The country’s privacy and information commissioner has asked the Australian Federal Police to be better at protecting our privacy, following the AFP’s use of that facial recognition tool from Clearview AI.
Australian Information Commissioner and Privacy Commissioner Angelene Falk has determined that the AFP failed to comply with its privacy obligations in using Clearview AI.
The Commissioner found the AFP failed to complete a privacy impact assessment before using the tool (this is actually a requirement listed in the Australian Government Agencies Privacy Code). The AFP also breached one of the Australian Privacy Principles by “failing to take reasonable steps to implement practices, procedures and systems in relation to its use of Clearview AI to ensure it complied with clause 12 of the Code”.
In April last year, the AFP admitted to using Clearview AI, despite not having an appropriate legislative framework in place, to help counter child exploitation. Between 2 November 2019 and 22 January 2020, Clearview AI provided free trials of the facial recognition tool to members of the AFP-led Australian Centre to Counter Child Exploitation (ACCCE).
ACCCE members uploaded facial images of Australians to test the functionality of the tool, and in some cases, to try to identify persons of interest, and victims in active investigations. The AFP did not assess the risks to providing personal information to a third party located overseas, assess its security practices, accuracy or safeguards.

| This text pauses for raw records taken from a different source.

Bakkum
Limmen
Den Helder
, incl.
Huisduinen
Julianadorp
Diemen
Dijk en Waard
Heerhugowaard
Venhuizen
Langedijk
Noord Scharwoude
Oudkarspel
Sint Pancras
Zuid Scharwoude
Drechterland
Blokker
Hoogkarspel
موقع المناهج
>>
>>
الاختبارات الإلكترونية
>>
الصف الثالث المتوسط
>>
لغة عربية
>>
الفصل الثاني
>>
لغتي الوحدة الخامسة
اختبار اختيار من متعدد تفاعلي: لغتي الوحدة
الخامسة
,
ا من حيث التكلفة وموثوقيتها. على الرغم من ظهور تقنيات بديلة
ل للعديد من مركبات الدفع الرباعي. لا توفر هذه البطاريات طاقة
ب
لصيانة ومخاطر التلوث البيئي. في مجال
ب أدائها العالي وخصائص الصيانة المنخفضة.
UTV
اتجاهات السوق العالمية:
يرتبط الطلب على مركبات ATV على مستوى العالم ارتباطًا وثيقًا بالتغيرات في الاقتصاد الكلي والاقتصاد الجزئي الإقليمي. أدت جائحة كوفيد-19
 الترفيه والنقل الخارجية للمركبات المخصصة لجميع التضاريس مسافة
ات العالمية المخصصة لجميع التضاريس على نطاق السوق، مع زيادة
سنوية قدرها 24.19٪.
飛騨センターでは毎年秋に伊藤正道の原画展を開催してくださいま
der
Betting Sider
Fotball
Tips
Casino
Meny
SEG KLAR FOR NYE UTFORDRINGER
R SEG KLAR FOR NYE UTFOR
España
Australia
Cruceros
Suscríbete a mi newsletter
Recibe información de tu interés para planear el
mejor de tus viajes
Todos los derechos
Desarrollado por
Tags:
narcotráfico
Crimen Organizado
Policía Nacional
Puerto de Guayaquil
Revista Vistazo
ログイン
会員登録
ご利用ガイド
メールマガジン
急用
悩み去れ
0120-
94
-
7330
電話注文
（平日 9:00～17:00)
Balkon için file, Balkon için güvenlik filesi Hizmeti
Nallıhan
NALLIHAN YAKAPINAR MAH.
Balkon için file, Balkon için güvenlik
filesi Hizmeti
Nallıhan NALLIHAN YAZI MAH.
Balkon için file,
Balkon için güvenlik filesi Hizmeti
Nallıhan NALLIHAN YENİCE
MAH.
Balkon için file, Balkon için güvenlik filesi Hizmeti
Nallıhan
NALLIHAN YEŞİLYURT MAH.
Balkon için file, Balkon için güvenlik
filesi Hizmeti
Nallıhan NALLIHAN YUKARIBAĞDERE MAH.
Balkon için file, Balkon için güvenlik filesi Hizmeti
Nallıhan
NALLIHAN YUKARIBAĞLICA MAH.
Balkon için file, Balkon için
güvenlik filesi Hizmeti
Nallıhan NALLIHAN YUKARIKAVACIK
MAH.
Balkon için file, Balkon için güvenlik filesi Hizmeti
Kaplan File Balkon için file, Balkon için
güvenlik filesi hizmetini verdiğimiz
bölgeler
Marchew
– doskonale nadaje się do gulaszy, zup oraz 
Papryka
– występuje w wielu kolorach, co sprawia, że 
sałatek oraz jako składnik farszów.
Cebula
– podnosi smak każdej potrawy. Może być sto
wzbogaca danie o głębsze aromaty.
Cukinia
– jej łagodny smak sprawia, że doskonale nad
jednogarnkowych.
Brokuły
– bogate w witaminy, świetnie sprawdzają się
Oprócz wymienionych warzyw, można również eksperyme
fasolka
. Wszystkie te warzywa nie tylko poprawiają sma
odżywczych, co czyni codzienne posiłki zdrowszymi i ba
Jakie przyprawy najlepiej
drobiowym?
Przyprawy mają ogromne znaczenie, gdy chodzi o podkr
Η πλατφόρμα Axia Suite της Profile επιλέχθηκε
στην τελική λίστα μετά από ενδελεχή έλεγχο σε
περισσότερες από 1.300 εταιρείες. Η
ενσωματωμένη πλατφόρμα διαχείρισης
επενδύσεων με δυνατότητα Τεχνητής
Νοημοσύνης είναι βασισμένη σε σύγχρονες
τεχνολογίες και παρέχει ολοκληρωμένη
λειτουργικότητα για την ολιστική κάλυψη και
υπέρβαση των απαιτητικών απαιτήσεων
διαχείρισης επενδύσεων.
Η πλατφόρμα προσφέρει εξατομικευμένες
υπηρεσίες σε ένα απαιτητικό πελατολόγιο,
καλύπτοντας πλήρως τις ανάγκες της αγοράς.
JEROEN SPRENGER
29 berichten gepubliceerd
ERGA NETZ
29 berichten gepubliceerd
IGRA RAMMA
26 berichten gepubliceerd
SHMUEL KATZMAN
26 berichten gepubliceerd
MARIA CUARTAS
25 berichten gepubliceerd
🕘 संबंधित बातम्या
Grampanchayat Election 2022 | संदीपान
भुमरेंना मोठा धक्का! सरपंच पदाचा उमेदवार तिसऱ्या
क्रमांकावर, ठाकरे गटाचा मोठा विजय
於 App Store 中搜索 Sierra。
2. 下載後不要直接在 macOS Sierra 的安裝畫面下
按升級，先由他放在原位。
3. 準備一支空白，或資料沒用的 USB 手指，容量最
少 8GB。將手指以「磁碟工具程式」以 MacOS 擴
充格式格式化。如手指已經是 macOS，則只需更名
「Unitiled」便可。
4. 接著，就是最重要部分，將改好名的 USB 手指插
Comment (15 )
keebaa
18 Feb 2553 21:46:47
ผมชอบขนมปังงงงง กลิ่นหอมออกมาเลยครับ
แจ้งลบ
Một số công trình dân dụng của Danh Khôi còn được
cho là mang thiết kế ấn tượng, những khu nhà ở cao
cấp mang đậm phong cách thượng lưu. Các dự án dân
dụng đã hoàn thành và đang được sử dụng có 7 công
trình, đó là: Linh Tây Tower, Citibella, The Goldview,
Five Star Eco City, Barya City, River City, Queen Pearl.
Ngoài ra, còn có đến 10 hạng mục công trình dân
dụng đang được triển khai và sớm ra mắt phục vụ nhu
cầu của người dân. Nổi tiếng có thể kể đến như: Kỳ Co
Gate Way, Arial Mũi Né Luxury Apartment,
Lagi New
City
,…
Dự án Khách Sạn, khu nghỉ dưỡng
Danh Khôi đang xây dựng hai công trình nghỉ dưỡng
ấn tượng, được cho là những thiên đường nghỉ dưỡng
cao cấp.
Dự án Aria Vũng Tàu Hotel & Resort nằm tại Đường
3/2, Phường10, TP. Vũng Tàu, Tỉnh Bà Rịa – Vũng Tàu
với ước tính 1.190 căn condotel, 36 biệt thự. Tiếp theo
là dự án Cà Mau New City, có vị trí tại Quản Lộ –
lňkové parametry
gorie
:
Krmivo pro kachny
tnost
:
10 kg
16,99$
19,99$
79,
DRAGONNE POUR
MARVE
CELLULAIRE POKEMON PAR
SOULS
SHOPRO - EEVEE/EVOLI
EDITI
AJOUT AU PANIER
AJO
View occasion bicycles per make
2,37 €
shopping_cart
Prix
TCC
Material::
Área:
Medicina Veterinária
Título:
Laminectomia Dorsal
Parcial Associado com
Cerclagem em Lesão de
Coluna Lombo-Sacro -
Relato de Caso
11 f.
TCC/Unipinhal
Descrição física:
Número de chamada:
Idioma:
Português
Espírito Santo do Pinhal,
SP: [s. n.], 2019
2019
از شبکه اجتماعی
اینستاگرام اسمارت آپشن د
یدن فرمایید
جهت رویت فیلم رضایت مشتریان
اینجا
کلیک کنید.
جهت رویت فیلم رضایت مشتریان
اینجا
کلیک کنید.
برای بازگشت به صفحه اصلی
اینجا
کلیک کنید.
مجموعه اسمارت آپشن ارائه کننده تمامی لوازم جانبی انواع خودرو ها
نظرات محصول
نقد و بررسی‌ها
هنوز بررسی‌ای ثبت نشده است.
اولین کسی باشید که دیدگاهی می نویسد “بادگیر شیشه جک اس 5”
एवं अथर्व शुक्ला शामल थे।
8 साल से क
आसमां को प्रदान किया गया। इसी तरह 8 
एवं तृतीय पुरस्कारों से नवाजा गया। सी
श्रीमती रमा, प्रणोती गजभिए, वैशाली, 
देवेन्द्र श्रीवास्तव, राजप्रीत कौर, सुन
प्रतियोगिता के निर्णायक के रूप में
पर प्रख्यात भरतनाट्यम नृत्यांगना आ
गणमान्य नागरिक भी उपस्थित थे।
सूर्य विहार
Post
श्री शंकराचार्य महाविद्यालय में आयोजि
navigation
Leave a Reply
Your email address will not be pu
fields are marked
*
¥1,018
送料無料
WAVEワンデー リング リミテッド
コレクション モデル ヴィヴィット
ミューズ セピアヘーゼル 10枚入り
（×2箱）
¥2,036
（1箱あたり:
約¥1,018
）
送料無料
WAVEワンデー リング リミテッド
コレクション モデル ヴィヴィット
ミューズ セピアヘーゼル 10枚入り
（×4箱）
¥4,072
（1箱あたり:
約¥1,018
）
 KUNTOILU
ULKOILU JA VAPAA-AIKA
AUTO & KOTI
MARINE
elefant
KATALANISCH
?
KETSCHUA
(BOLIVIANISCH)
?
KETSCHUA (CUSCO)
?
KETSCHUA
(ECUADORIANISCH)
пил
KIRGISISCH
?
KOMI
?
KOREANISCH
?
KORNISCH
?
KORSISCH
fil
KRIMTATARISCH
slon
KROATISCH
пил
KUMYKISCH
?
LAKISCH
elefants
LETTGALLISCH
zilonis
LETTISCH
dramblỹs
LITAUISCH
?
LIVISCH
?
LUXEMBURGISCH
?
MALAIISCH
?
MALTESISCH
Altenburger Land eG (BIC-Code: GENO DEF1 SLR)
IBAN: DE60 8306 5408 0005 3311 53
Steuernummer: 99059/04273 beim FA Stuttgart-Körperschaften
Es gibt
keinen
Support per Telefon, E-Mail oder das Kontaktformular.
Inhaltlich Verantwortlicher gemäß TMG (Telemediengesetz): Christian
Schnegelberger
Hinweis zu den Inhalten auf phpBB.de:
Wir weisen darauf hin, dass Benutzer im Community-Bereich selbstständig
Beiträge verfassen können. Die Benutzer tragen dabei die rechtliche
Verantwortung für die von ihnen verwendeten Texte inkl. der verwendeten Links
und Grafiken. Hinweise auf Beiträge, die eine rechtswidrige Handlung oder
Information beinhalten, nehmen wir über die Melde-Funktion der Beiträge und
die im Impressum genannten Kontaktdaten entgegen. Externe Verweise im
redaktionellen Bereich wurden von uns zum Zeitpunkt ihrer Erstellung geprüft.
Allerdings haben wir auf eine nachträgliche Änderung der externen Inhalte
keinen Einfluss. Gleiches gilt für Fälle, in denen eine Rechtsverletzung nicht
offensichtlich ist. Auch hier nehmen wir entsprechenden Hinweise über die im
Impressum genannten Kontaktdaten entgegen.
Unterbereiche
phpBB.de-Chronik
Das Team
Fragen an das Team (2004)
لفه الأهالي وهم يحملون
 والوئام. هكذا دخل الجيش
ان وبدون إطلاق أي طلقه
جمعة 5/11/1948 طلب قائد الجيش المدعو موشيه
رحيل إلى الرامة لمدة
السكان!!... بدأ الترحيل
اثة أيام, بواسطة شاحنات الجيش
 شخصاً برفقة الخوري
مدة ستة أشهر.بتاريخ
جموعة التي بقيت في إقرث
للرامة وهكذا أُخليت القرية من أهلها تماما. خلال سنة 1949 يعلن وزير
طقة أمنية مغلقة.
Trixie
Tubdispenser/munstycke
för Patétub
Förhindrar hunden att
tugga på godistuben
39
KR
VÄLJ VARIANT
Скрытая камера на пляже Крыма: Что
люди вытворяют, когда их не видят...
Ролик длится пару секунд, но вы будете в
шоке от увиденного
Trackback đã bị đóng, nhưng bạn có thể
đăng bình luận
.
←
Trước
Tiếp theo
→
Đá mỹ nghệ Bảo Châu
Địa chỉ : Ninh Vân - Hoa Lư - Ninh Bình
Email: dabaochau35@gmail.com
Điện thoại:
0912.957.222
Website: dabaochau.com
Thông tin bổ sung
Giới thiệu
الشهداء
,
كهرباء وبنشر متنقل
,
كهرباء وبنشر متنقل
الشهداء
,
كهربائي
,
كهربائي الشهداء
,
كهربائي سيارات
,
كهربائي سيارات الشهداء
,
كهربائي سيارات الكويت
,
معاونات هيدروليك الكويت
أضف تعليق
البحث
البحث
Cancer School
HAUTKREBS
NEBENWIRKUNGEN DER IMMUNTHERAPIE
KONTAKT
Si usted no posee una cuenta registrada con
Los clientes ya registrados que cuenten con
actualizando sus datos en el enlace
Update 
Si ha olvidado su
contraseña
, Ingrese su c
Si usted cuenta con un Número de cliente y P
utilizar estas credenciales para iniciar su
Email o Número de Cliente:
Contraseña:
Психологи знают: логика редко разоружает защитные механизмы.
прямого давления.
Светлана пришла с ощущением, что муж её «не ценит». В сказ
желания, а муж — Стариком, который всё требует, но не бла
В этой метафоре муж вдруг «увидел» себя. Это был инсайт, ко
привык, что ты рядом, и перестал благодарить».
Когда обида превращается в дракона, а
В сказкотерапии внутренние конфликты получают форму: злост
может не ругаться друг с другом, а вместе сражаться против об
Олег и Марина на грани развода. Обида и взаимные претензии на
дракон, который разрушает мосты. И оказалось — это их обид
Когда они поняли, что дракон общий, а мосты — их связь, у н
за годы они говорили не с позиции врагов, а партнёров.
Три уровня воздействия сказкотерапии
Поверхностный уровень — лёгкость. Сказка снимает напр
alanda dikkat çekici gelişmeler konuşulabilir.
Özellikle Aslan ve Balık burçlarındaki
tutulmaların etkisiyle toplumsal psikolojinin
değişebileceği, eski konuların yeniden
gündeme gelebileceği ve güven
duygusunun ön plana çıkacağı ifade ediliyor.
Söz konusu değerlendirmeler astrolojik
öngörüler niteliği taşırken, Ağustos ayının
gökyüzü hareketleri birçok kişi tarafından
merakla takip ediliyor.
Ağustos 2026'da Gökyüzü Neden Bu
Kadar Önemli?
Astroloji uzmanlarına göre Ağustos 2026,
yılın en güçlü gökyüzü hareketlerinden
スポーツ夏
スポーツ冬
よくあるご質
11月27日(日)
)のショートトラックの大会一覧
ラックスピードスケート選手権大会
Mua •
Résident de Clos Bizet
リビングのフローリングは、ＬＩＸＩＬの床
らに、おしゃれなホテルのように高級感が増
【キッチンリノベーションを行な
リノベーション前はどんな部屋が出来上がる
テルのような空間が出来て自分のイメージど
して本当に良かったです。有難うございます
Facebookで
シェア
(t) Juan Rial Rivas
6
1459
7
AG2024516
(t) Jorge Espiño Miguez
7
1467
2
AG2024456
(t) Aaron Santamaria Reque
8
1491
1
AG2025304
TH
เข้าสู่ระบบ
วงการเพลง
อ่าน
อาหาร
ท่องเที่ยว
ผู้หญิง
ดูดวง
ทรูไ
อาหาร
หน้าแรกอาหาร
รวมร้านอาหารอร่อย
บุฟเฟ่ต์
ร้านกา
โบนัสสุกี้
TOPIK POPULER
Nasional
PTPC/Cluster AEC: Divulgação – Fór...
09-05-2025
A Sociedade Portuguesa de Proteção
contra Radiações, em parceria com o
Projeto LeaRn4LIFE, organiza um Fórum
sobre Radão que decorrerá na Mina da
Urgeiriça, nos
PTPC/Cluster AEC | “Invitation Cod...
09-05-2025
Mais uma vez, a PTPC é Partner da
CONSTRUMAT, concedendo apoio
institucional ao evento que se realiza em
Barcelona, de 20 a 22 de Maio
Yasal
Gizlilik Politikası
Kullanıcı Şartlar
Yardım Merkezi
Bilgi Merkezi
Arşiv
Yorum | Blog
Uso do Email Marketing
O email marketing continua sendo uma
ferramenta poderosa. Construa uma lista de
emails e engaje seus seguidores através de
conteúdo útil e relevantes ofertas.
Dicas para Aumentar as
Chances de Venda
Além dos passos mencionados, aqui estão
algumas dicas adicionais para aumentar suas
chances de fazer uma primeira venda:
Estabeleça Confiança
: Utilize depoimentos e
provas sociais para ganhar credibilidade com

The Commissioner also considered that the AFP did not have in place appropriate systems to identify, track and accurately record its trial of this new investigative technology involving personal information handling.
Commissioner Falk has directed the AFP to engage an independent assessor to review and report to the OAIC on residual deficiencies in its practices, procedures, systems and training in relation to privacy assessments, and make any necessary changes recommended in the report. She also asked the AFP to ensure that relevant AFP personnel have completed an updated privacy training program.
In a determination made last month, the Commissioner found that Clearview AI interfered with Australians’ privacy by scraping biometric information from the web and disclosing it through its facial recognition tool.
“This determination should provide additional assurance to Australians that deficiencies in the AFP’s privacy governance framework will be addressed, under the OAIC’s oversight,” Falk added on Thursday.